> _GIVEN DATA_:
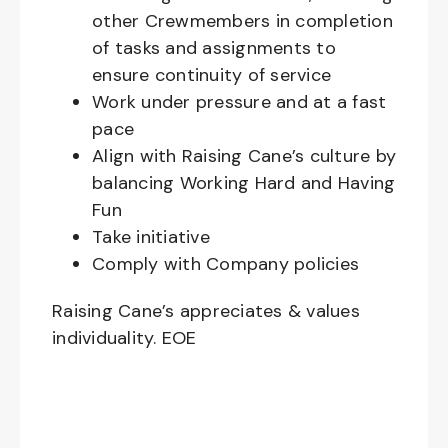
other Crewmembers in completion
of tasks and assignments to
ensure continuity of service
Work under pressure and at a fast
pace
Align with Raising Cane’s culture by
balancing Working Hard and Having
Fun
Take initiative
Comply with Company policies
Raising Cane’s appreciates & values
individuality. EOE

--

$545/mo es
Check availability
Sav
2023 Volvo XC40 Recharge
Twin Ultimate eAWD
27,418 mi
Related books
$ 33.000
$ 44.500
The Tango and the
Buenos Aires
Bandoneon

> _AIM OF THE EXERCISE_: Within the material above, transcribe exactly the lines that run from the line holding "other Crewmembers in completion" through the line holding "individuality. EOE".

> _ANSWER TO THE EXERCISE_:
other Crewmembers in completion
of tasks and assignments to
ensure continuity of service
Work under pressure and at a fast
pace
Align with Raising Cane’s culture by
balancing Working Hard and Having
Fun
Take initiative
Comply with Company policies
Raising Cane’s appreciates & values
individuality. EOE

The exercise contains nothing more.